Table 1 Overview of data files/data sets

The 23,254 predicted genes can be classified into 18,305 homologous gene clusters (Data file 2; Table 1), using the method described by Kittichotirat et al. [18] and Rujirawat et al. [19], and the following setting: BLAST E-value of 10−6, pairwise sequence identity of at least 30%, and pairwise alignment coverage for both query and subject sequences of at least 50%. Based on the BLAST search with E-value cut-off of 10−6 against the Clusters of Orthologous Groups of Proteins (COGs) database [20, 21], 3288 gene clusters (18%) were assigned to 24 COGs groups, while the rest (15,017 gene clusters [82%]; designated as uncharacterized cluster) did not match any COGs. Details on percentages and frequency of each assigned COGs group were shown in Data file 3 (Table 1).

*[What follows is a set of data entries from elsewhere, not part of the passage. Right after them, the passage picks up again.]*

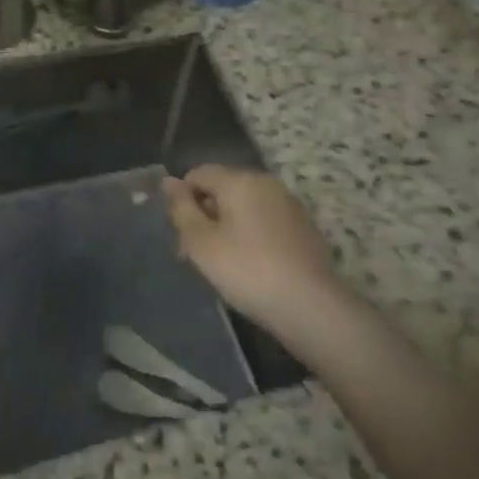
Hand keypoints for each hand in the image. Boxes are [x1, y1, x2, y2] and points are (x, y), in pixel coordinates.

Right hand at [163, 165, 337, 334]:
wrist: (310, 306)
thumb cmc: (247, 270)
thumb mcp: (202, 243)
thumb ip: (182, 209)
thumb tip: (168, 181)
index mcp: (239, 180)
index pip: (199, 173)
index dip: (183, 199)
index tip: (181, 234)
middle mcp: (265, 182)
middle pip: (222, 189)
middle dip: (205, 215)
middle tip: (196, 254)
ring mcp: (287, 203)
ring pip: (244, 206)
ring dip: (227, 227)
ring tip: (223, 265)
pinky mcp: (302, 227)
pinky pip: (264, 221)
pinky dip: (251, 236)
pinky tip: (251, 267)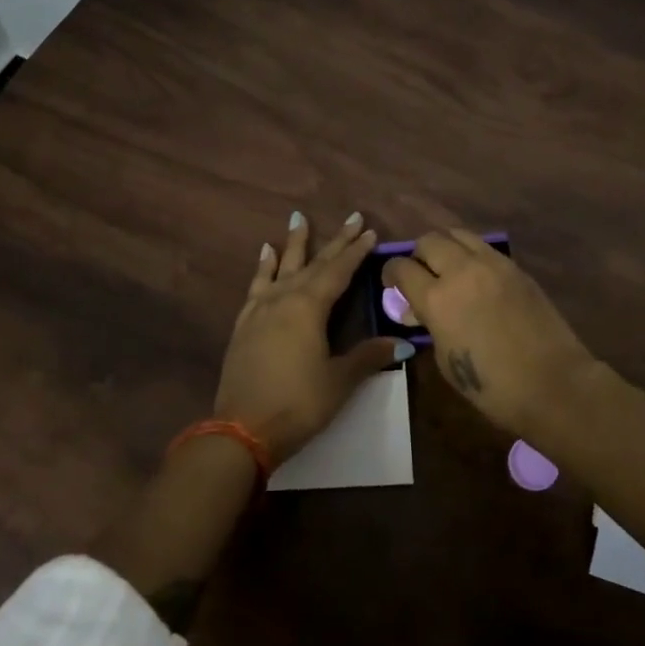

The obtained draft genome was analysed for sequence variants, by using the Burrows–Wheeler Alignment tool [22]. Approximately, 44% of the processed reads (n = 15,084,792) of the P. insidiosum strain CBS 101555 can map the reference genome of the P. insidiosum strain Pi-S (the genome size of 53,239,050 bases, comprising 1192 contigs; Accession number BBXB00000000.1) [10]. FreeBayes [23] can identify 1,475,337 sequence variants, including single-nucleotide polymorphisms (SNPs) and insertion/deletion of bases (INDELs), in the genome of the organism (Data file 4; Table 1).

In conclusion, P. insidiosum is an understudied pathogen that causes the life-threatening condition, called pythiosis, in humans and animals worldwide. We sequenced the draft genome of the P. insidiosum strain CBS 101555, isolated from a pythiosis horse living in the southern region of Brazil. The obtained genome will be a fundamental resource for exploring biology and pathogenesis of this invasive microorganism.

Limitations

The draft genome was obtained from short-read assembly of one Illumina-based paired-end (180-bp insert) library, without any mate pair library, resulting in as many as 60,602 contigs. The estimated genomic coverage is limited to ~ 87-fold. The mitochondrial genome sequences were not excluded from the nuclear genome assembly.